皇后在听到她这番话后,神色终于有了变化,眼神缥缈,仿佛回到了遥远的以前,须臾,眼神又变得怨妇起来,一双手紧紧地捏住膝盖,脸色扭曲,嘴巴一直张张合合,昭阳废了好大的力,才从她嘴巴里听出来含糊的两个字。
“太后……太后……”
其他的,再也听不清楚。
太后!昭阳心里一惊,此事莫不是跟太后有关?
太后案,那又是一桩不能提及的往事,若说她当时是被太后示意的,昭阳是相信的,但是太后又为何要杀她母妃,要费力去杀一个没有势力,恭敬谦卑的妃子?看来这件事,远没有那么简单。昭阳最后没再问出有用的信息,只能失望离开。

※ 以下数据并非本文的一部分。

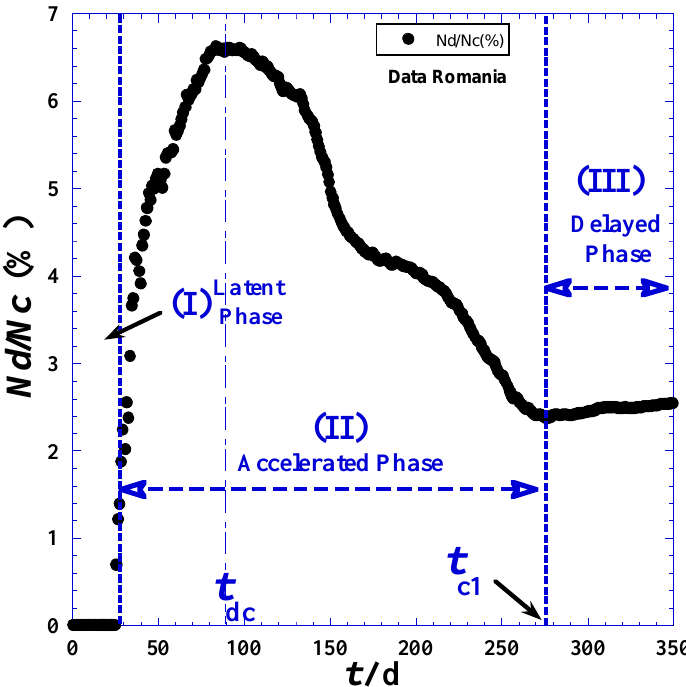
Figure 5. Mortality rate T ( t )as a function of time for the first 350 days of the pandemic in Romania.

而皇后怎么也没想到,最后送她上路的,竟然是一个几年前被她折磨的不认不鬼,从她手里死里逃生,捡回一条命的小太监。
她终究没见到皇帝,也没再见到徐言。
坤宁宫内涌进来了一大波人,收殓地,打扫的,人来人往,路过皇后寝宫的都压不住心中的好奇侧目观看。徐言就安安静静的跪在一旁,背脊挺直,神色平静,没有丝毫的气恼,任凭路过的人随意探究。
王瑞安在处理了皇后后又回到了明政殿伺候。
天色渐渐暗了下来,徐言看到王瑞安慌里慌张地朝他奔来,眉头微皱。
“出了何事?”
王瑞安气还未顺过来,就慌张答道。
“干爹,东宫的景桢被罚了二十杖,已经在行刑了。”
徐言神色一凛,道。
“出了何事?”
“太子私下见皇后,本就犯了陛下的忌讳,再加上太子殿下青天白日在东宫醉酒,失了态,陛下亲自过去看了后气的差点晕了过去,将除了景桢之外的人全都散了,又让人锁了太子寝宫。陛下本来都要走了,景桢好死不死的,又替太子殿下求情,许是言语中冲撞了陛下,陛下一气之下就罚了刑杖。”
徐言想到的却是太子寝宫被锁。
“景桢说了什么?”
王瑞安摇头。
“儿子不知,陛下去东宫的时候不让任何人跟着,大家都只在东宫的闲庭院里候着,里面的动静一点都听不到。”
徐言看了看还未完全暗下来的天色,冷冷开口。
“钥匙!”
王瑞安似乎没听清楚,下意识地问了一句。
“啊?”
徐言却已经站起身来,低喝。
“钥匙!”
王瑞安总算反应过来徐言说的是东宫钥匙,忙道。
“在苏秉笔那里,儿子这就去取!”
说完转身就跑,却被徐言叫住。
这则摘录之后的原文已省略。